For example, Spoil of War has indeed cracked the top 100 in 10 different lists. Readers see that headline and, while they might not be persuaded to buy, it makes a favorable eyes-on impression. Being "on a list" legitimizes not just the book but the buyer's purchase of that book. It makes buying less-risky behavior. What the casual reader will never ask is: Which lists? They're happy just to register the statement at face value.
But you're not a casual reader. You're reading beyond the headline. Not because you give a rat's patooty about which lists, but because you want to know how YOUR book can get on those lists, too -- am I right?
You've probably read about the importance of metatagging everything you do online for better SEO -- search engine optimization. SEO theory can get deep -- don't worry, I'm not going there. I'm going to keep it simple. And limit the discussion to Amazon. When you upload your book, Amazon lets you choose two categories (genres/subgenres) for your book out of a finite set of predefined tags. So even if your book is a noir mystery set 300 years in the future and features robots and a strong romantic element, you can only choose two pre-set categories for it. BUT after you choose your categories, Amazon lets you input more key subject tags -- these of your own making -- limited only by a ceiling on the total number of characters you can use.

# Given instruction:
In the passage about getting a book onto Amazon's top 100 lists, why does being "on a list" give readers a favorable impression? Answer in one to three sentences.

# Rows:
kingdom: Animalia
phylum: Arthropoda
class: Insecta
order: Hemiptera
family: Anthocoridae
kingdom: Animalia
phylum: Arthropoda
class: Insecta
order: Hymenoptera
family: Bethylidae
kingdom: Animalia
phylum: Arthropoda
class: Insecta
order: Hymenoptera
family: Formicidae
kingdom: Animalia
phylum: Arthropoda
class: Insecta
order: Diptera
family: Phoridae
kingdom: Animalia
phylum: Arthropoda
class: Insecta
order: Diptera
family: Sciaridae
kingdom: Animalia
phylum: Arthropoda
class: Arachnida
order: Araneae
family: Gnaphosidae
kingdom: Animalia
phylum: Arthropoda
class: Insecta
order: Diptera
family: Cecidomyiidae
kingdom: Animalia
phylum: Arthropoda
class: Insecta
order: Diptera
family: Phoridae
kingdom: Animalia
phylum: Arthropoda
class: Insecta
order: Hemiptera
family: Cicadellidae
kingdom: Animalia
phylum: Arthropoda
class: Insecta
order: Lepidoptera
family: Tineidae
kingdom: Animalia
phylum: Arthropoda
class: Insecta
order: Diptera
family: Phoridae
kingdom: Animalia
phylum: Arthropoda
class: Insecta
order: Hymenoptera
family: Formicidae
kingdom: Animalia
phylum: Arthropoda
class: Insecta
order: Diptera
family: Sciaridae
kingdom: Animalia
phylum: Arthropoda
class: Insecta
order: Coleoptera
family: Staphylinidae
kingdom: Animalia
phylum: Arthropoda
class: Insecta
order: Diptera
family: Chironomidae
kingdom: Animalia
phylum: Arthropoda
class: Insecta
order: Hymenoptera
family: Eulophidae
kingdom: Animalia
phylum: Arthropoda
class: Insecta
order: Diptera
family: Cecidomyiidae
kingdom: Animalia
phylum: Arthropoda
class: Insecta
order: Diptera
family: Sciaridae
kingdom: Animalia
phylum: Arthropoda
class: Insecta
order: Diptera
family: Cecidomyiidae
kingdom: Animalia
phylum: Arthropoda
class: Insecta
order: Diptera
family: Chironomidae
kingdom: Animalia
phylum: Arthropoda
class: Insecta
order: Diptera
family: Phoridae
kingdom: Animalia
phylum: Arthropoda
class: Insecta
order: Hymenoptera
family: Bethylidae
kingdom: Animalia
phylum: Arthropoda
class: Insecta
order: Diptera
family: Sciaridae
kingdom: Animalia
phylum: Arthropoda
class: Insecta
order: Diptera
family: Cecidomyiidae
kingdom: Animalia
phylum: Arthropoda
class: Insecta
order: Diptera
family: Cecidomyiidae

# Complete response:
Being "on a list" legitimizes both the book and the buyer's purchase of it. That makes buying the book feel like less risky behavior.